11:24 On est tous en train de développer nos outils qui sont finalement le copilote de nos collaborateurs.
11:29 Donc je dirais que c'est plutôt une aide à la collaboration plutôt qu'un collaborateur
11:34 par lui-même.
11:35 Sur la prod par exemple, ça peut apporter quoi ?
11:36 Sur la prod, ça permet, dans certains cas, d'éviter un shooting.
11:42 Oui, parce qu'on génère des images.
11:45 Aujourd'hui vous me donnez votre produit et je l'installe dans des environnements ultra
11:53 réalistes, photographiques.
11:55 Et du coup, au lieu d'aller faire des shootings qui coûtent à la fois très cher et qui
12:00 en termes de CO2, peuvent générer pas mal d'impact.
12:04 Oui, alors on pourrait se poser la question du CO2 lié à l'IA.
12:07 Oui, on est en train de faire le calcul entre le shooting d'un côté et l'impact CO2
12:12 de générer une image par une IA.
12:14 On est en plein dedans.
12:15 Je ne peux pas vous donner exactement là où on en est.
12:17 Non mais ce sera intéressant quand vous aurez le résultat.
12:19 On est extrêmement dedans.
12:20 Dans la prod, les shootings, mais surtout dans la prod, à partir du moment où on a
12:24 une campagne, une image, une vidéo, quand il faut sortir 100 formats de vidéos, TikTok,
12:30 Facebook, Snap, le format carré, etc.

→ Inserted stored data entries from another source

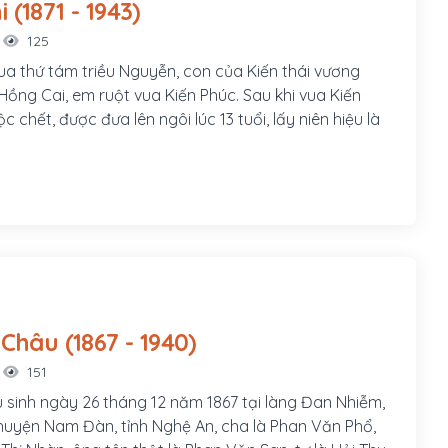
Hàm Nghi (1871 - 1943)
125
ua thứ tám triều Nguyễn, con của Kiến thái vương
ồng Cai, em ruột vua Kiến Phúc. Sau khi vua Kiến
c chết, được đưa lên ngôi lúc 13 tuổi, lấy niên hiệu là
Phan Bội Châu (1867 - 1940)
151
 sinh ngày 26 tháng 12 năm 1867 tại làng Đan Nhiễm,
uyện Nam Đàn, tỉnh Nghệ An, cha là Phan Văn Phổ,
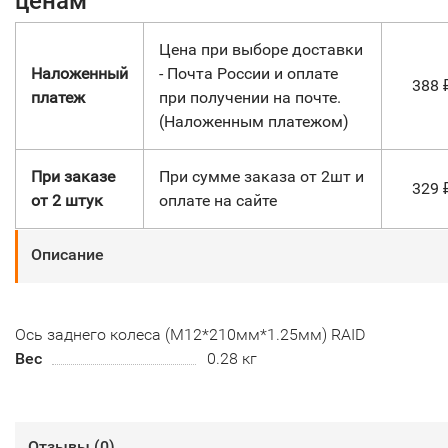
ценам
Цена при выборе доставки
Наложенный
- Почта России и оплате
388
платеж
при получении на почте.
(Наложенным платежом)
При заказе
При сумме заказа от 2шт и
329
от 2 штук
оплате на сайте
Описание
Ось заднего колеса (М12*210мм*1.25мм) RAID
Вес
0.28 кг
Отзывы (
0
)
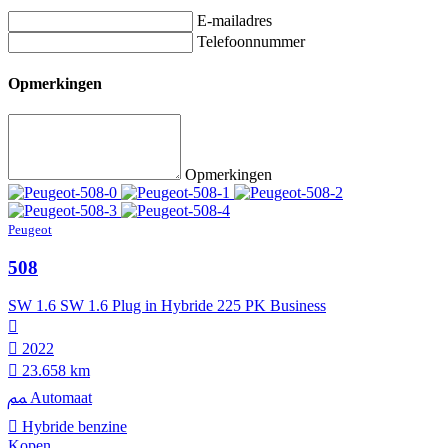
E-mailadres
Telefoonnummer
Opmerkingen
Opmerkingen
Peugeot
508
SW 1.6 SW 1.6 Plug in Hybride 225 PK Business
2022
23.658 km
Automaat
Hybride benzine
Kopen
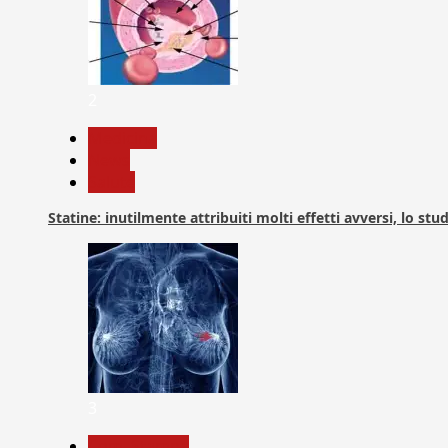
2
Medicina
News
Salute
Statine: inutilmente attribuiti molti effetti avversi, lo stu
3
Com. Stampa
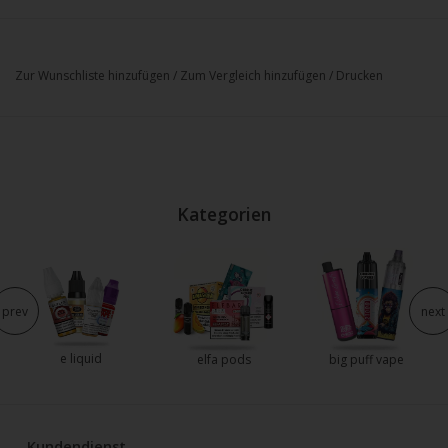
Zur Wunschliste hinzufügen
/
Zum Vergleich hinzufügen
/
Drucken
Kategorien
prev
next
e liquid
elfa pods
big puff vape
Kundendienst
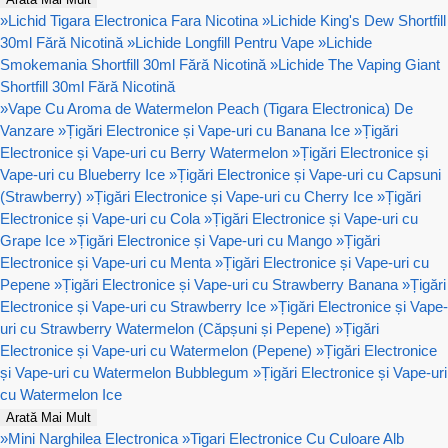
»
Lichid Tigara Electronica Fara Nicotina
»
Lichide King's Dew Shortfill
30ml Fără Nicotină
»
Lichide Longfill Pentru Vape
»
Lichide
Smokemania Shortfill 30ml Fără Nicotină
»
Lichide The Vaping Giant
Shortfill 30ml Fără Nicotină
»
Vape Cu Aroma de Watermelon Peach (Tigara Electronica) De
Vanzare
»
Țigări Electronice și Vape-uri cu Banana Ice
»
Țigări
Electronice și Vape-uri cu Berry Watermelon
»
Țigări Electronice și
Vape-uri cu Blueberry Ice
»
Țigări Electronice și Vape-uri cu Capsuni
(Strawberry)
»
Țigări Electronice și Vape-uri cu Cherry Ice
»
Țigări
Electronice și Vape-uri cu Cola
»
Țigări Electronice și Vape-uri cu
Grape Ice
»
Țigări Electronice și Vape-uri cu Mango
»
Țigări
Electronice și Vape-uri cu Menta
»
Țigări Electronice și Vape-uri cu
Pepene
»
Țigări Electronice și Vape-uri cu Strawberry Banana
»
Țigări
Electronice și Vape-uri cu Strawberry Ice
»
Țigări Electronice și Vape-
uri cu Strawberry Watermelon (Căpșuni și Pepene)
»
Țigări
Electronice și Vape-uri cu Watermelon (Pepene)
»
Țigări Electronice
și Vape-uri cu Watermelon Bubblegum
»
Țigări Electronice și Vape-uri
cu Watermelon Ice
Arată Mai Mult
»
Mini Narghilea Electronica
»
Tigari Electronice Cu Culoare Alb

12:32 Aujourd'hui vous avez des IA qui vous aident à produire à presque la totalité au mode
12:37 automatique.
12:38 Donc le métier de producteur, lui, va être extrêmement impacté par l'usage des IA génératives.
12:44 C'est impressionnant de voir qu'une petite vidéo, il y a une IA, on lui donne une vidéo
12:48 de 10 minutes, elle vous en fait 50 de 10 secondes et en plus elle a bien compris les
12:52 différents sujets, elle vous sort les 50 vidéos.
12:54 Et en l'espace de quelques heures.
12:56 Incroyable.
12:57 Incroyable.
12:58 Incroyable.
12:59 Merci beaucoup Vincent Druguet.
13:00 Je rappelle que vous êtes le CEO de Wunderman Thompson France.